Answer
The directional derivative at $P = \left( {\frac{{\sqrt 2 }}{2},\frac{{\sqrt 2 }}{2}} \right)$ in the direction of ${\bf{v}} = \left( {3, - 4} \right)$ is $ - \frac{{\sqrt 2 }}{5}{\rm{e}}$.
Work Step by Step
We are given $f\left( {x,y} \right) = {{\rm{e}}^{{x^2} + {y^2}}}$ and ${\bf{v}} = \left( {3, - 4} \right)$.

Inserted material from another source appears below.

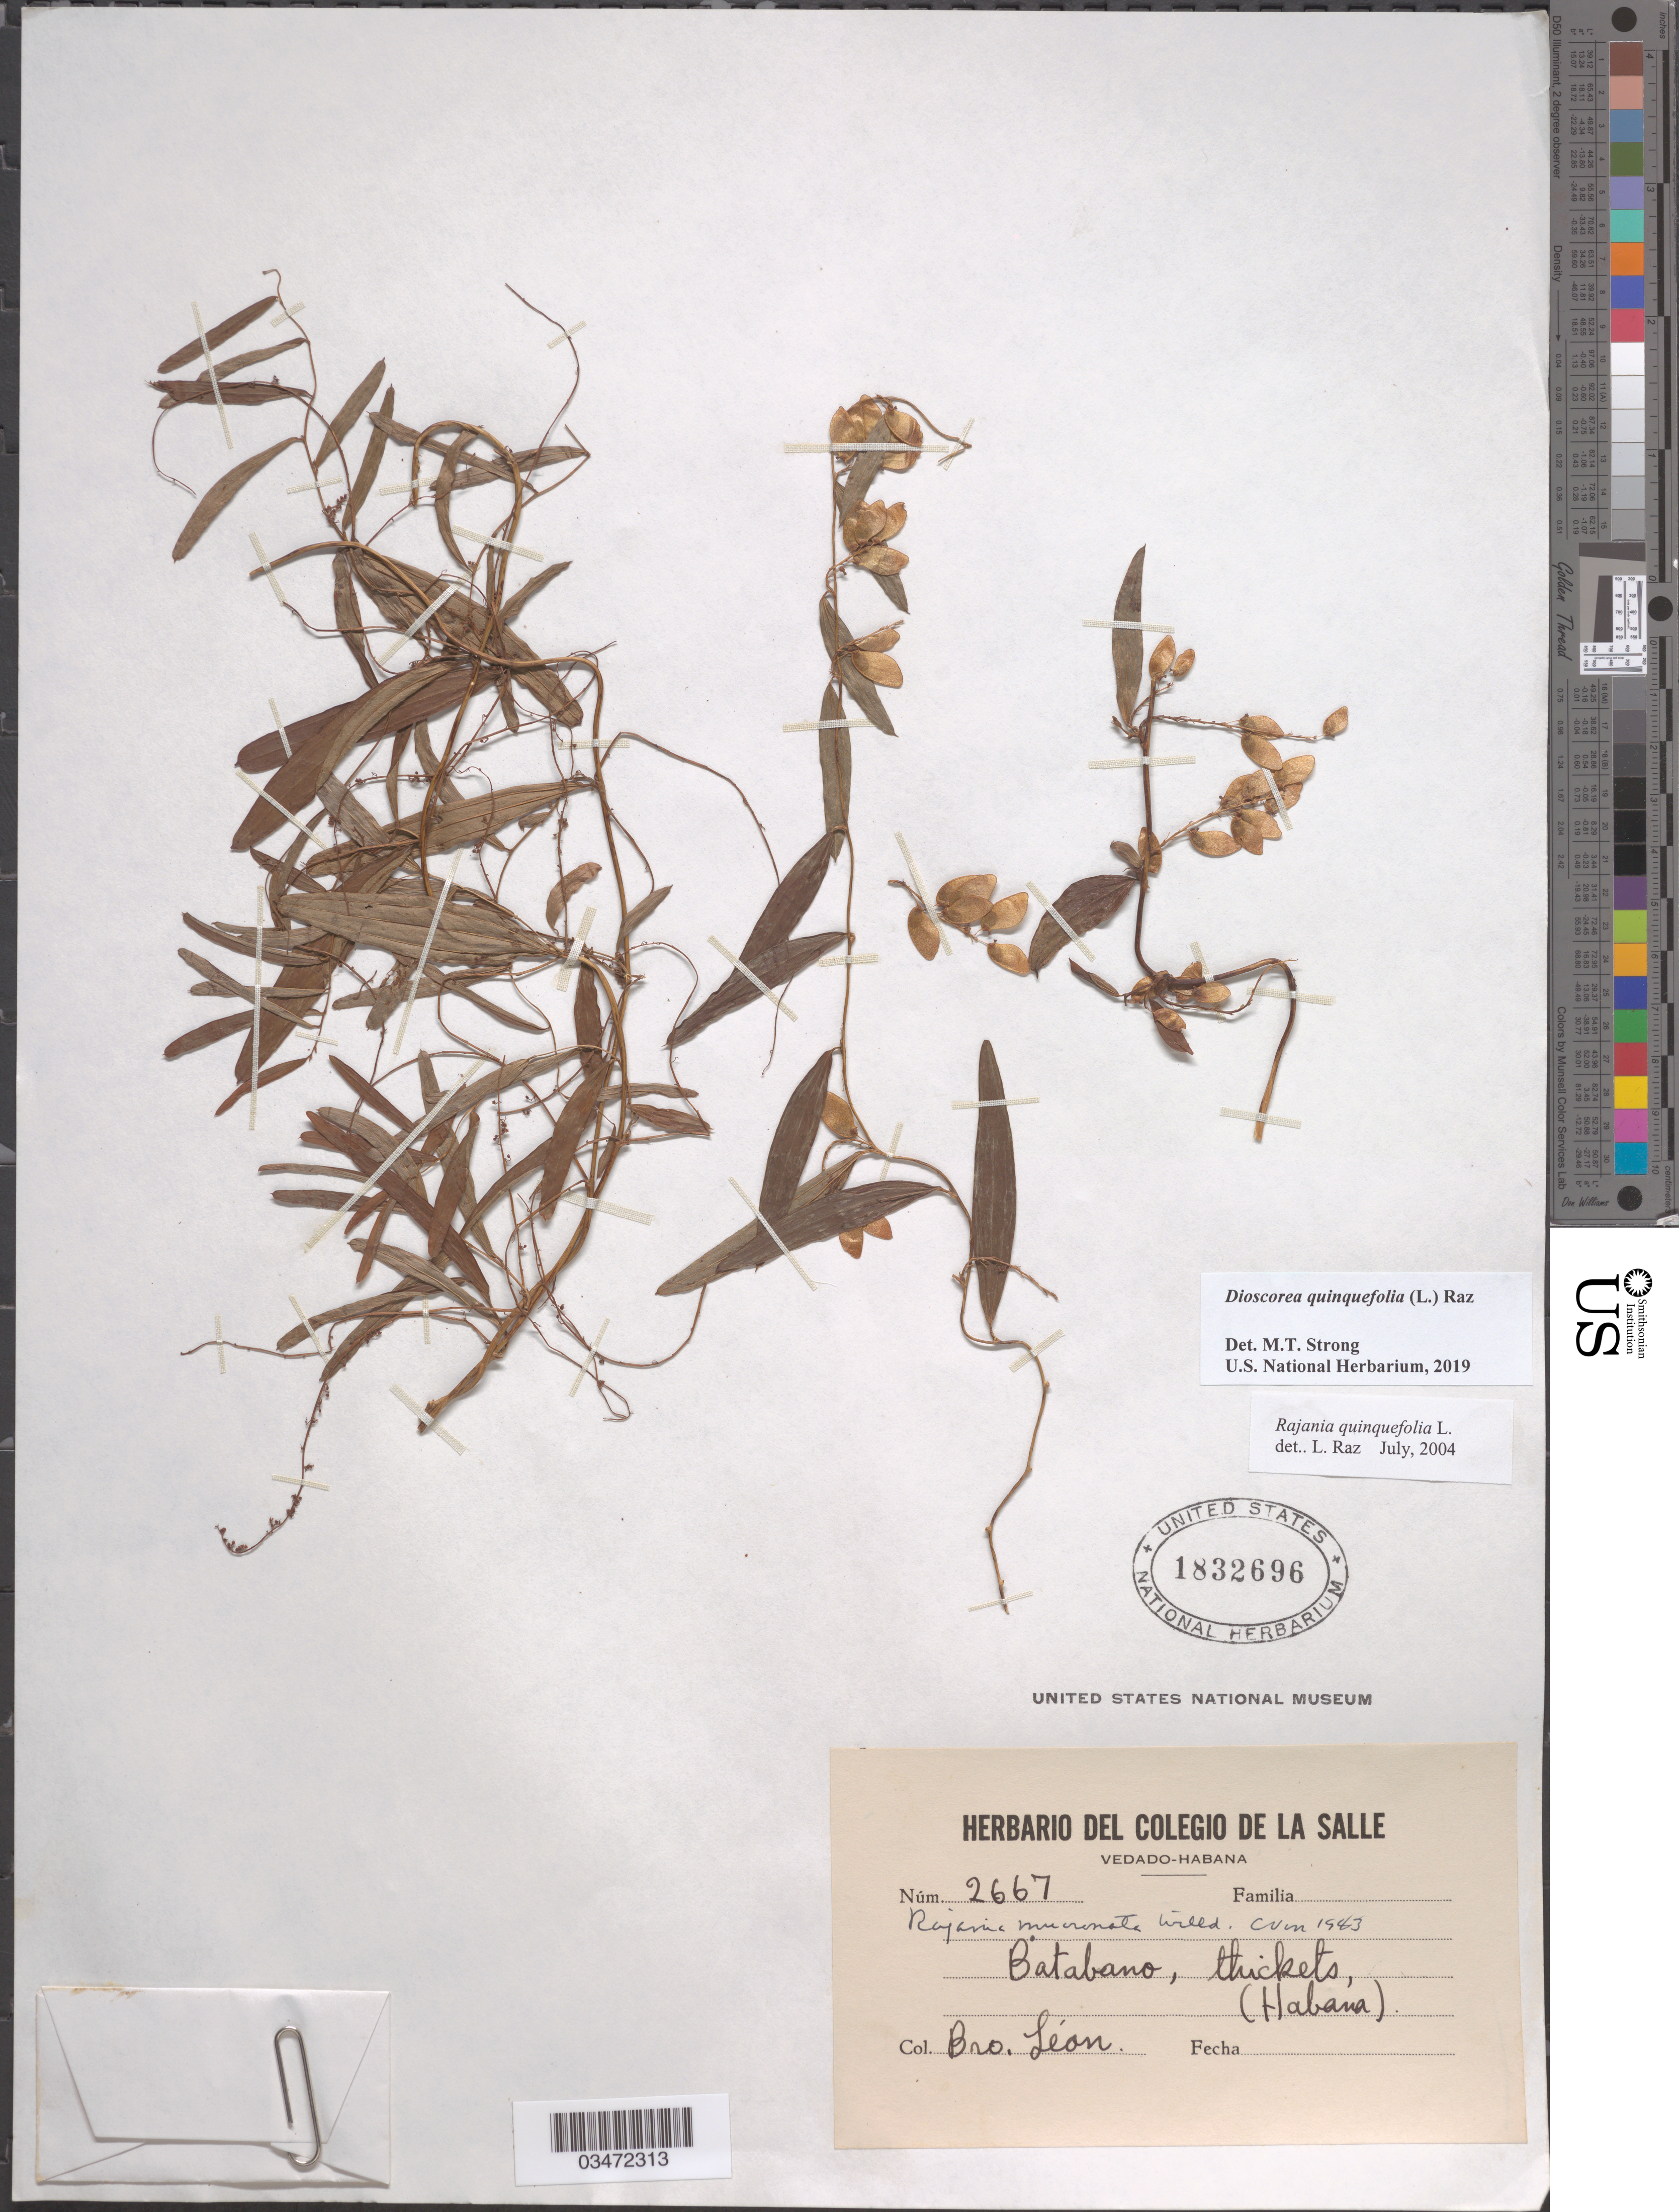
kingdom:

First, we normalize the direction vector:
${\bf{u}} = \frac{{\bf{v}}}{{||{\bf{v}}||}} = \frac{{\left( {3, - 4} \right)}}{{\sqrt {\left( {3, - 4} \right)\cdot\left( {3, - 4} \right)} }} = \left( {\frac{3}{5}, - \frac{4}{5}} \right)$
Next, we compute the gradient at $P = \left( {\frac{{\sqrt 2 }}{2},\frac{{\sqrt 2 }}{2}} \right)$:
$\nabla f = \left( {2x{{\rm{e}}^{{x^2} + {y^2}}},2y{{\rm{e}}^{{x^2} + {y^2}}}} \right)$, ${\ \ \ \ }$ $\nabla {f_P} = \left( {\sqrt 2 {\rm{e}},\sqrt 2 {\rm{e}}} \right)$
Using Theorem 3 of Section 15.5, we obtain the directional derivative in the direction of ${\bf{v}} = \left( {3, - 4} \right)$ at $P = \left( {\frac{{\sqrt 2 }}{2},\frac{{\sqrt 2 }}{2}} \right)$:
${D_{\bf{u}}}f\left( P \right) = \nabla {f_P}\cdot{\bf{u}}$
${D_{\bf{u}}}f\left( P \right) = \left( {\sqrt 2 {\rm{e}},\sqrt 2 {\rm{e}}} \right)\cdot\left( {\frac{3}{5}, - \frac{4}{5}} \right) = - \frac{{\sqrt 2 }}{5}{\rm{e}}$
So, the directional derivative at $P = \left( {\frac{{\sqrt 2 }}{2},\frac{{\sqrt 2 }}{2}} \right)$ in the direction of ${\bf{v}} = \left( {3, - 4} \right)$ is $ - \frac{{\sqrt 2 }}{5}{\rm{e}}$.